START SUPPLIED TEXT

Best Practices for Setting Up a Google Keyword Search Campaign

A Search campaign is the most basic kind of Google ad and the one most worth getting right first. It sits at the campaign-type layer and works like a newspaper's classified section: the customer goes looking on Google, and your answer appears exactly when they search. The reason Search ads so often feel like money down the drain is almost never the tool itself. It is usually a handful of missing safeguards at set-up: keywords bought too broadly, no negative keywords, one ad group crammed with unrelated terms. Get those safeguards right and even a modest budget lands only on people who want you right now. The neighbour who just searched "teeth cleaning Burnaby" clicks through, while someone searching "dental assistant jobs" never sees you and never burns your budget. Below, a Burnaby dental practice walks us through each safeguard and the kind of waste it quietly blocks.

Best Practices for Setting Up a Google Keyword Search Campaign
Whether a keyword Search campaign saves money turns less on whether you run it than on whether you have set the keyword, negative-keyword and ad-group safeguards correctly, so the budget reaches only the people already looking for you.

Who is this article for?

If your Vancouver business is the kind people actively search for, such as a dentist, lawyer, repair service, tutor or physiotherapist, and you are about to run, or already running, Search ads but feel the money isn't doing much, this is worth a few minutes. It won't walk you through clicking around the dashboard yourself; it helps you understand why Search ads leak money and which safeguards plug the leaks, so you can judge whether an account is set up well and talk sensibly with whoever manages it for you. If you sell impulse retail and want to lead with product images, Shopping ads are a better fit, and you can skip this one.

END SUPPLIED TEXT
START GIVEN RECORDS

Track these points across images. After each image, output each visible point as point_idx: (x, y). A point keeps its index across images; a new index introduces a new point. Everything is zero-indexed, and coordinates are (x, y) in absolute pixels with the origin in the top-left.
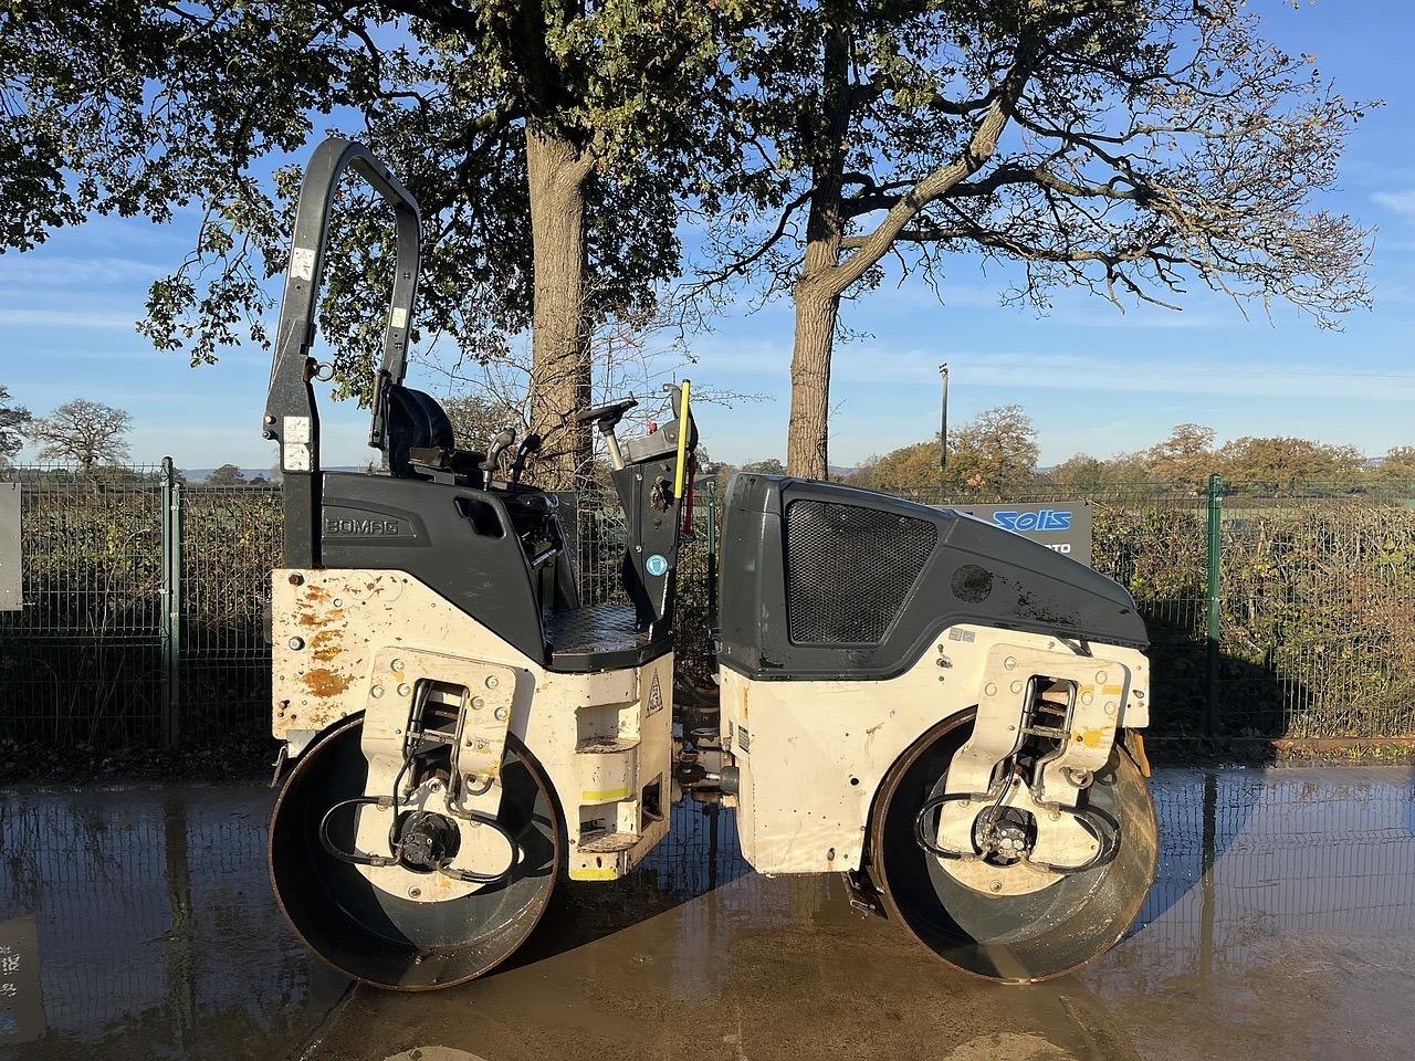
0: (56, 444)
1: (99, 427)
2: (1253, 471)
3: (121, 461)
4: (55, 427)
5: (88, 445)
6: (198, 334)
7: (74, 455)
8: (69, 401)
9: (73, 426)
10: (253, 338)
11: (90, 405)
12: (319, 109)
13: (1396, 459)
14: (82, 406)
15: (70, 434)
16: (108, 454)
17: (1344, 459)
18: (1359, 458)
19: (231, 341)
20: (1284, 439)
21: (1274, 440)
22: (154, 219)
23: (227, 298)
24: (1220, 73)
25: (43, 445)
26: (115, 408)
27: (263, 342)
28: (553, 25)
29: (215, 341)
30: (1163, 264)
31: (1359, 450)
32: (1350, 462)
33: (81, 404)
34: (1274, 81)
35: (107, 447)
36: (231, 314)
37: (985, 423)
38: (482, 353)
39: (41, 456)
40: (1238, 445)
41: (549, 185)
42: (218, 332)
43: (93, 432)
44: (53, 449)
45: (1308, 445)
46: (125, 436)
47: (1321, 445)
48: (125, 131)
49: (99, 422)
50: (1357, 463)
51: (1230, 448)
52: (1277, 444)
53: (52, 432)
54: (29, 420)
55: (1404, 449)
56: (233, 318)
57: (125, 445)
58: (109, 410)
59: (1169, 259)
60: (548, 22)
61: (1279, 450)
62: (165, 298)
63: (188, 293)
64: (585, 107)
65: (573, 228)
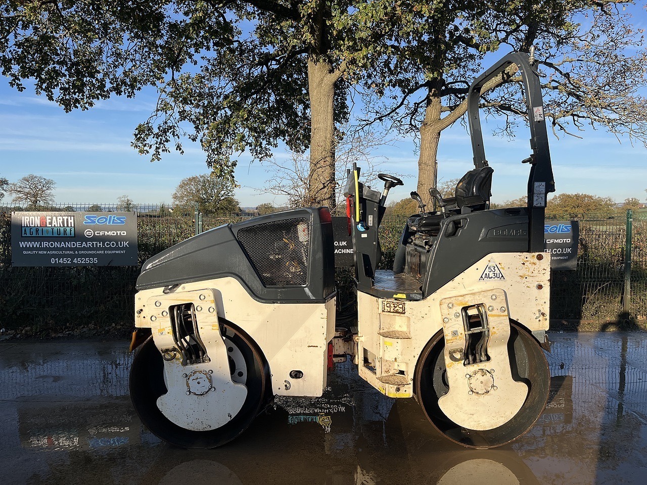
0: (20, 195)
1: (40, 187)
2: (566, 209)
3: (50, 203)
4: (20, 187)
5: (35, 196)
6: (154, 148)
7: (29, 200)
8: (26, 175)
9: (28, 187)
10: (177, 149)
11: (36, 177)
12: (205, 49)
13: (628, 203)
14: (33, 178)
15: (27, 190)
16: (44, 200)
17: (606, 204)
18: (613, 203)
19: (166, 151)
20: (580, 194)
21: (576, 195)
22: (128, 96)
23: (165, 132)
24: (598, 36)
25: (14, 195)
26: (47, 178)
27: (181, 151)
28: (335, 16)
29: (160, 150)
30: (576, 118)
31: (613, 199)
32: (608, 204)
33: (32, 176)
34: (624, 40)
35: (44, 197)
36: (166, 139)
37: (446, 187)
38: (260, 156)
39: (14, 201)
40: (559, 197)
41: (320, 83)
42: (161, 147)
43: (38, 190)
44: (19, 197)
45: (591, 197)
46: (53, 191)
47: (597, 197)
48: (114, 57)
49: (40, 185)
50: (611, 205)
51: (556, 199)
52: (577, 196)
53: (19, 189)
54: (7, 184)
55: (632, 199)
56: (167, 141)
57: (52, 196)
58: (45, 179)
59: (579, 116)
60: (333, 15)
61: (578, 199)
62: (143, 132)
63: (150, 129)
64: (340, 50)
65: (329, 102)
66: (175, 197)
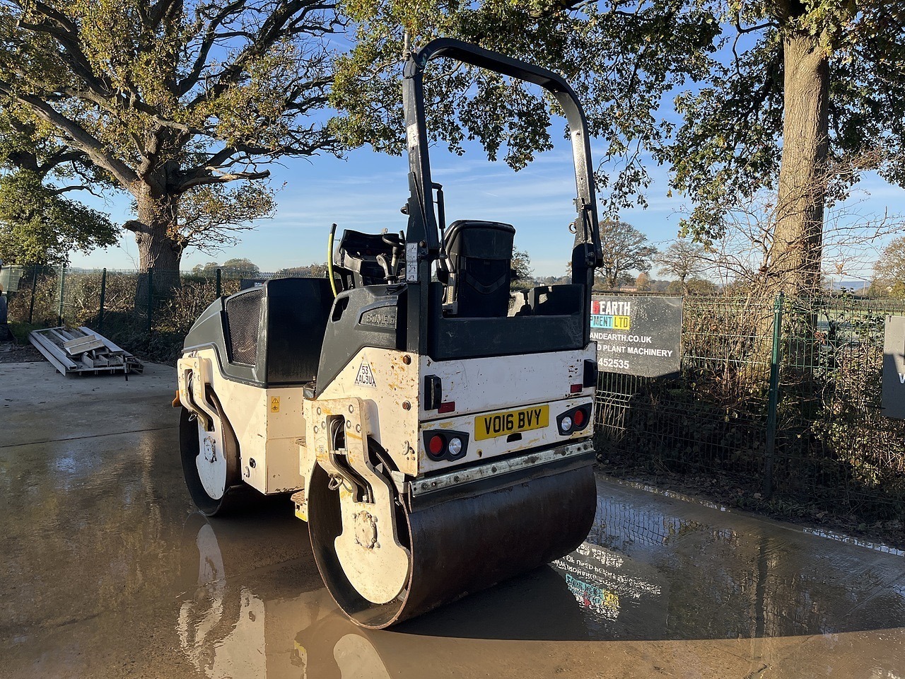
0: (668, 267)
1: (689, 257)
3: (700, 276)
4: (668, 256)
5: (684, 267)
7: (676, 273)
9: (676, 256)
11: (686, 244)
14: (682, 245)
15: (676, 260)
16: (694, 272)
25: (661, 267)
35: (694, 268)
39: (659, 273)
41: (793, 74)
43: (687, 259)
44: (666, 270)
49: (691, 254)
53: (666, 259)
54: (656, 253)
65: (811, 103)
66: (878, 267)
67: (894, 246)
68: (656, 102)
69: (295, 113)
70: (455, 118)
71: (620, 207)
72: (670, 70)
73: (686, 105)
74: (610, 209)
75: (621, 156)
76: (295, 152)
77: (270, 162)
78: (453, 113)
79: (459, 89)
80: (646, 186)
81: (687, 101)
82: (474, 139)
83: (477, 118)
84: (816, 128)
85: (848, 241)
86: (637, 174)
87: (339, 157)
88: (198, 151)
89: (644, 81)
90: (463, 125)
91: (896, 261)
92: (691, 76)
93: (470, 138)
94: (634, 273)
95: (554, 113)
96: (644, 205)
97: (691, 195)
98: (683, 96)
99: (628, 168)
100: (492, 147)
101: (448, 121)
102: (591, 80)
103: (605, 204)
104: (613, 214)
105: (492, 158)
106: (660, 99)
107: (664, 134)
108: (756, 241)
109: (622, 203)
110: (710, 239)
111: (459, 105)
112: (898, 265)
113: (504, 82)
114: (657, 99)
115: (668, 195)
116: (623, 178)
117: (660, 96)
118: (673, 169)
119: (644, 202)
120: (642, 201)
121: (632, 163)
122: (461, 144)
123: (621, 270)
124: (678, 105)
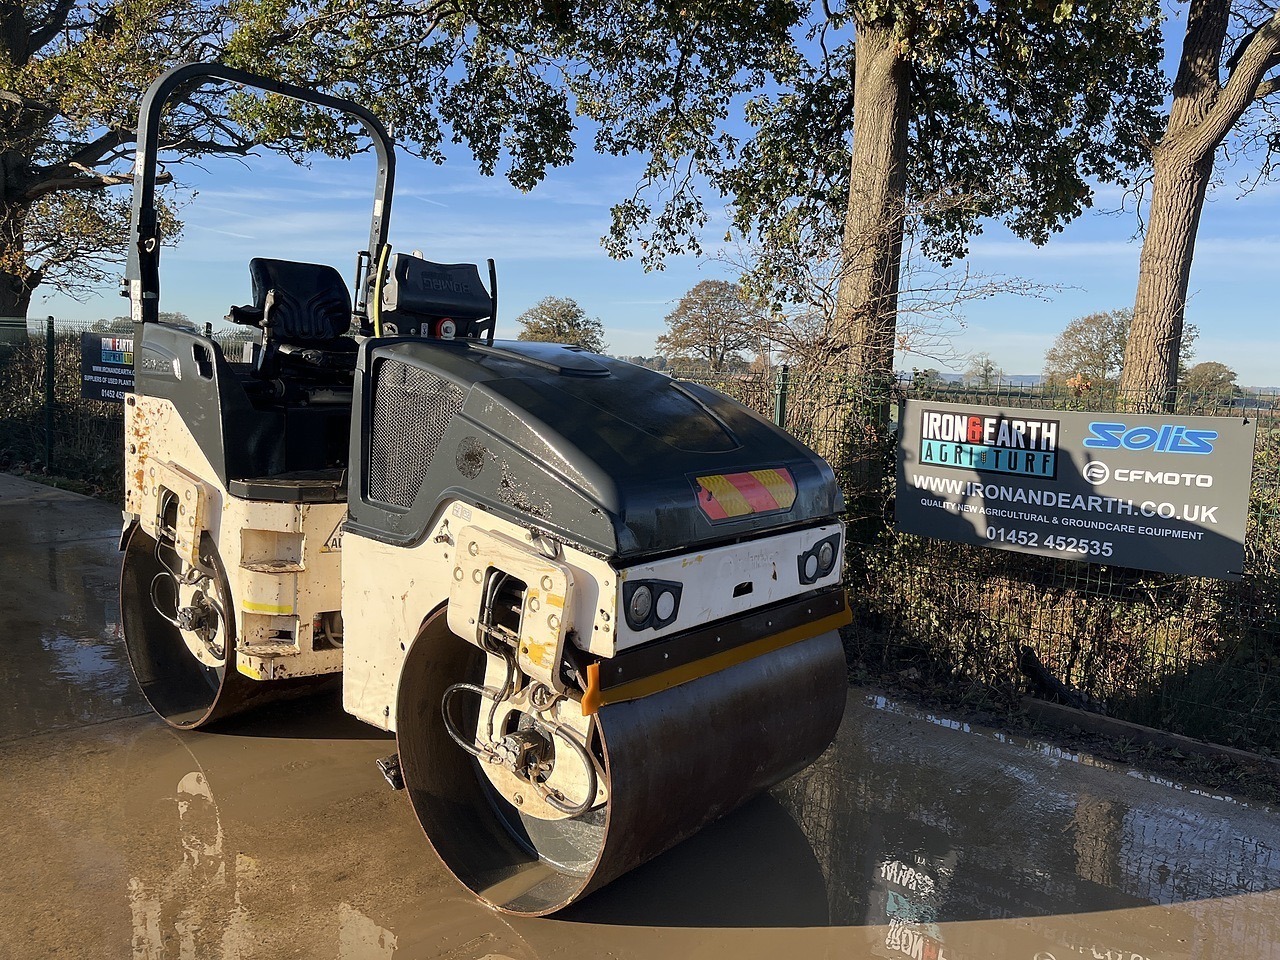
41: (864, 77)
65: (885, 118)
67: (1074, 329)
68: (723, 108)
69: (225, 90)
70: (433, 109)
71: (666, 251)
72: (746, 64)
73: (762, 115)
74: (652, 255)
75: (665, 179)
76: (224, 149)
77: (179, 161)
78: (431, 101)
79: (439, 67)
80: (701, 224)
81: (763, 109)
82: (461, 142)
83: (467, 111)
84: (890, 152)
85: (922, 307)
86: (689, 205)
87: (297, 162)
88: (74, 140)
89: (708, 77)
90: (444, 120)
91: (1075, 349)
92: (775, 76)
93: (456, 139)
94: (747, 355)
95: (583, 115)
96: (696, 250)
97: (762, 240)
98: (757, 102)
99: (677, 197)
100: (487, 155)
101: (422, 111)
102: (635, 70)
103: (645, 248)
104: (657, 262)
105: (488, 171)
106: (728, 103)
107: (724, 153)
108: (815, 303)
109: (669, 247)
110: (779, 302)
111: (436, 90)
112: (1078, 354)
113: (508, 62)
114: (724, 104)
115: (726, 239)
116: (669, 211)
117: (728, 100)
118: (735, 203)
119: (698, 246)
120: (694, 244)
121: (682, 192)
122: (439, 146)
123: (729, 350)
124: (750, 113)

END GIVEN RECORDS

◆ **PROBLEM**: Copy the article on setting up a Google keyword Search campaign, from its first heading through its last sentence, word for word.

◆ **ANSWER TO THIS EXERCISE**:
Best Practices for Setting Up a Google Keyword Search Campaign

A Search campaign is the most basic kind of Google ad and the one most worth getting right first. It sits at the campaign-type layer and works like a newspaper's classified section: the customer goes looking on Google, and your answer appears exactly when they search. The reason Search ads so often feel like money down the drain is almost never the tool itself. It is usually a handful of missing safeguards at set-up: keywords bought too broadly, no negative keywords, one ad group crammed with unrelated terms. Get those safeguards right and even a modest budget lands only on people who want you right now. The neighbour who just searched "teeth cleaning Burnaby" clicks through, while someone searching "dental assistant jobs" never sees you and never burns your budget. Below, a Burnaby dental practice walks us through each safeguard and the kind of waste it quietly blocks.

Best Practices for Setting Up a Google Keyword Search Campaign
Whether a keyword Search campaign saves money turns less on whether you run it than on whether you have set the keyword, negative-keyword and ad-group safeguards correctly, so the budget reaches only the people already looking for you.

Who is this article for?

If your Vancouver business is the kind people actively search for, such as a dentist, lawyer, repair service, tutor or physiotherapist, and you are about to run, or already running, Search ads but feel the money isn't doing much, this is worth a few minutes. It won't walk you through clicking around the dashboard yourself; it helps you understand why Search ads leak money and which safeguards plug the leaks, so you can judge whether an account is set up well and talk sensibly with whoever manages it for you. If you sell impulse retail and want to lead with product images, Shopping ads are a better fit, and you can skip this one.